Sunday, April 24, 2016

Random Rant: Gratitude Should Be Extended To All

Earlier today, I had an interesting conversation with a long distance friend of mine. She vented. I listened to every word. It hit home. I witness this frequently. The frustration. Confusion. The cliques. The questions that surface. Wondering if what you're doing is enough. Is it making a difference. I asked if I could share her story. She gave me permission. It's not word-for-word, but pretty close.

"A few months ago, I made a donation to a local animal rescue group. The donation included $30, a single pet bed and a few pet toys. I wish I could donate more, but we live on a budget. I figured my donation would help out a little. They thanked me. I was happy to help out. 

A week later, I noticed a special write-up on their page about a woman who donated $500. They made a big deal about her. Posted her photo. She even got to visit some of the foster dogs and cats. They posted photos of that too. She had total celebrity status. 

Please don't get me wrong, I don't do things for recognition or a pat on the back. I do things because I want to. However, I was a little crushed that this woman received so much recognition for her generous donation. When I made my donation, nothing was mentioned on their page. 

I feel like shit for feeling this way, but I think it's rude.

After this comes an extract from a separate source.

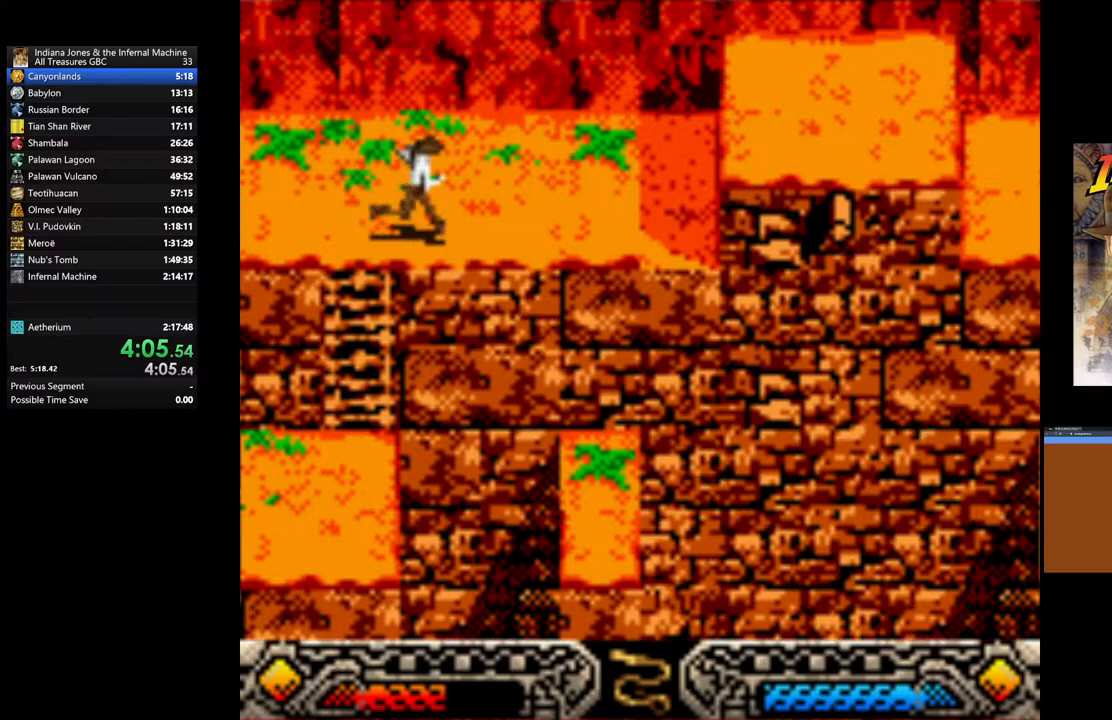
{"buttons": [], "left_stick": "right", "right_stick": "center", "events": []}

Not everyone has $500 to donate. Some people can only donate $10 or $30 along with a few blankets and a bag or two of food. Why are those people not acknowledged? Why isn't the gratitude extended only to a select few and not all?"

I sat with this for a bit. It hit home.

A few years ago, the founder of a local rescue group ordered biscuits from us. Back then, we were running out of pocket. We still are. We delivered the biscuits. When it came time to making the check out out to us, we said, "Take that money and put it towards your rescue group." They were just starting out and the funds were much needed. We felt good about our decision. Anything to help the animals out in need.

Shortly after, a woman stepped up and made a generous donation. Like the situation my friend described, she had celebrity status. She was recognized. Mentioned. Had the spotlight.

I took notice to this. And, I didn't like it.

One of my favorite quotes, and one I adhere to each and every day is, "Great things are done by a series of small things brought together." In other words, everything matters. Everything counts. Let's say you have to raise $500. Should it matter if one person donates the total amount or it takes 50 people to raise that same amount?

It shouldn't matter, but it does. And, it sucks.

From personal experience, and from those who have approached us with their frustrations, this form of favoritism doesn't apply to all. There are rescue groups and organizations who extend gratitude to everyone regardless of how large or small the donation.

However, there are a handful who tend to feature and acknowledge the exclusive. 

For the sake of keeping things open and honest, we have encountered both ends of the stick. Yes, I'm talking about Bodacious Biscuit Love. Over the past few years, we've had people seep through the woodwork asking for donations, raffle baskets, bags o' biscuits to hand out at their events, etc. They've promised to give us a shout out to get the word out there about what we do. We rely on that. A lot.

In those few years, we've learned some follow through. Others don't. We know the ones who do. We're aware of the ones who don't.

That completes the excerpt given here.